La filosofía inicial de la mesa, que pactaron PSOE y ERC a cambio de facilitar la investidura de Pedro Sánchez, era solo comparecer ante la opinión pública cuando hubiera adelantos. Ante esa falta de contenido, la nueva fecha se iba arrastrando y las polémicas como el escándalo del caso Pegasus o la certificación de la poca ejecución presupuestaria del Gobierno en Cataluña terminaron por minar aún más la confianza.

Tanto La Moncloa como el Govern dejaron claro que existían acuerdos maduros que se podrían presentar en esta mesa, de ahí que no se entienda tanto secretismo para finalmente ponerle fecha hasta el último minuto. Que aún quedaban aspectos por cerrar lo demuestra la presión pública de los últimos días de los republicanos, especialmente en lo referente a acuerdos en el frente judicial. Oriol Junqueras, entre otras primeras espadas del partido, han acusado al Ejecutivo de no querer reformar el Código Penal, mostrando así el interés porque los avances lleguen en ese campo.

Las posiciones de inicio del Gobierno y el Govern son muy distantes. En una entrevista a este diario, la ministra de Hacienda y nueva número dos del PSOE, María Jesús Montero, recordó el domingo que una negociación sobre la independencia de Cataluña es imposible y que ni siquiera se habla de ello en los tanteos parlamentarios.

En el caso de la llamada “desjudicialización”, en ERC insisten en que este término es cosecha de La Moncloa y recuerdan que aparece como el segundo punto de la llamada Agenda del Reencuentro, el documento de 44 puntos con el que el Gobierno quiere encauzar la desafección de parte de la ciudadanía de Cataluña. Las mismas fuentes insisten en que el Govern no tiene problemas semánticos, porque ese término encaja en su propuesta de amnistía para las decenas de altos cargos y ciudadanos que tienen causas abiertas o sentencias derivadas del procés.

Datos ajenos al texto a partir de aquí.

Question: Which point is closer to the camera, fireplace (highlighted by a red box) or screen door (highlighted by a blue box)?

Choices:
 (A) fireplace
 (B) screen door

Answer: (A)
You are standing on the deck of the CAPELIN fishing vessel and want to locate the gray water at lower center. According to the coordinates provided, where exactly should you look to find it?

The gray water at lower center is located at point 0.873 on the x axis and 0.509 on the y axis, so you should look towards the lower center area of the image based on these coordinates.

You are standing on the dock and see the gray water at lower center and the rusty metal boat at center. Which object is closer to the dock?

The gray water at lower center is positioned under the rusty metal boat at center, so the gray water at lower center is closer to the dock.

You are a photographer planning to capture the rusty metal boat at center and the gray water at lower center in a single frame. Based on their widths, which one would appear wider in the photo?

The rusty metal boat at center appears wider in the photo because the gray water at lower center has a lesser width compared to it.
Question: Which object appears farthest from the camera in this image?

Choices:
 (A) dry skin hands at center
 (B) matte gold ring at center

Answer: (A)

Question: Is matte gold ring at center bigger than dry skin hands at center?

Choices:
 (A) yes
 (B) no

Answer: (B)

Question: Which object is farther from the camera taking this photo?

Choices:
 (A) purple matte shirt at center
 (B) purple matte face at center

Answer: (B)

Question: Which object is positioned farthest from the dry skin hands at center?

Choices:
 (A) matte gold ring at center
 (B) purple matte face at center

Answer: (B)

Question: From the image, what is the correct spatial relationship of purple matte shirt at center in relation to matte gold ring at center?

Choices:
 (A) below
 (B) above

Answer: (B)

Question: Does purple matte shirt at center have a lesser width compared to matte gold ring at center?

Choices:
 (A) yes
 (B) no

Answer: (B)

El Gobierno ya indultó a los condenados por el Tribunal Supremo, en una decisión criticada por la oposición de derechas, y anunció una reforma del Código Penal, que no ha llevado a cabo, para reducir a la mitad las penas por el delito de sedición. El Ejecutivo central sostiene ahora que más allá de los indultos, es muy difícil definir qué más puede proponer en ese apartado, bajo la premisa de actuar en el marco de la legalidad vigente.

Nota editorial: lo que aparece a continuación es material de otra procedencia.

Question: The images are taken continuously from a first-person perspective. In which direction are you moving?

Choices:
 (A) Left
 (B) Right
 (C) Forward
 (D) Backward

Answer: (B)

La reforma del Código Penal, que ya en su día recomendó la Asamblea Parlamentaria del Consejo de Europa, tiene como punto más paradigmático reformar el delito de sedición para reducir a la mitad sus penas. Fue el delito por el que fueron condenados los exconsejeros de la Generalitat de Carles Puigdemont en concurso medial con malversación de fondos públicos. Fuentes de La Moncloa ya desinflaron, hace dos semanas, la posibilidad de que se abordara esa reforma en la mesa de diálogo.